Simulate failures of Keycloak in Kubernetes
How to automate the simulation of failures Keycloak Pods in a Kubernetes environment to test the recovery of Keycloak after a failure.
Why failure testing
There is an excellent writeup about why we need chaos testing tools in general in the introduction to the chaos testing tool krkn.
Running the failure test using kc-chaos.sh
script
Preparations
-
Extract the
keycloak-benchmark-${version}.[zip|tar.gz]
file -
Make sure you can access the Kubernetes cluster from where you are planning to run the failure tests and run commands such as
kubectl get pods -n keycloak-keycloak
Simulating load
Use the Running benchmarks from the CLI guide to simulate load against a specific Kubernetes environment.
Running the failure tests
Once there is enough load going against the Keycloak application hosted on an existing Kubernetes/OpenShift cluster, execute below command to:
./kc-chaos.sh <RESULT_DIR_PATH>
Set the environment variables below to configure on how and where this script gets executed.
INITIAL_DELAY_SECS
-
Time in seconds the script waits before it triggers the first failure.
CHAOS_DELAY_SECS
-
Time in seconds the script waits between simulating failures.
PROJECT
-
Namespace of the Keycloak pods.
Running the failure test using Krkn Chaos testing framework
We integrated a Chaos testing framework krkn as part of a Taskfile Chaos.yaml and created individual tasks to run the pod-scenarios
test against different components within the multi-site setup of Keycloak on Kubernetes.

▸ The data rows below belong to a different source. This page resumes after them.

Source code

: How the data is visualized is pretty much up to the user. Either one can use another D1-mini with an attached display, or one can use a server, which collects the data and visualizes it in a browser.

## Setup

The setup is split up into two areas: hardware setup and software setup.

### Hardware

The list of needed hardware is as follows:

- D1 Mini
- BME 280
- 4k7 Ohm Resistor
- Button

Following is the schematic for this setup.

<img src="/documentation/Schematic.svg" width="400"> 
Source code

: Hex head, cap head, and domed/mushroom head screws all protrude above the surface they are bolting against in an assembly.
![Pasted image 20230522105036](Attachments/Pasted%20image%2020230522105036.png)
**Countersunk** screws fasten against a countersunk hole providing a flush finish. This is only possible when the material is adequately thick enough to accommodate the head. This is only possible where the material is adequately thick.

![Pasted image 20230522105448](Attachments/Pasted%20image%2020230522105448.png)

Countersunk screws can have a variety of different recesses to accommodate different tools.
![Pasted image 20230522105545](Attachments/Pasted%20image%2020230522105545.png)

It focuses on simulating Pod failure scenarios for Keycloak and Infinispan applications.
Preparations
-
This Taskfile requires Podman/Docker to be installed and configured on the system.
-
The Kubernetes configuration file for the ROSA cluster must be available in the specified
ISPN_DIR
directory. -
Make sure to set the required environment variables before running the tasks.
-
You can customize the behavior of the tasks by overriding the default values for the variables.
kraken-pod-scenarios
This is an internal task that provides the core functionality for running Kraken pod failure scenarios. It uses the pod-scenarios image from the krkn-chaos/krkn-hub repository. The task requires the following variables:
ROSA_CLUSTER_NAME
-
The name of the ROSA cluster
POD_LABEL
-
A label selector to identify the target pods
EXPECTED_POD_COUNT
-
The expected number of pods after the disruption
ISPN_DIR
-
The directory containing the Infinispan configuration
The task sets some default values for variables like DEFAULT_NAMESPACE
, DISRUPTION_COUNT
, WAIT_DURATION
, and ITERATIONS
. It also has a precondition to ensure the existence of the Kubernetes configuration file.
kill-gossip-router
This task kills the JGroups Gossip Router pod in the Infinispan cluster. It calls the kraken-pod-scenarios
task with specific values for POD_LABEL
, DISRUPTION_COUNT
, and EXPECTED_POD_COUNT
.
Right now, the |
Limitations
-
Currently, we are not able to peek into the Krkn report which gets generated inside the kraken pod but gets removed as its ephemeral storage. This is currently planned to be fixed and tracked in a GitHub issue.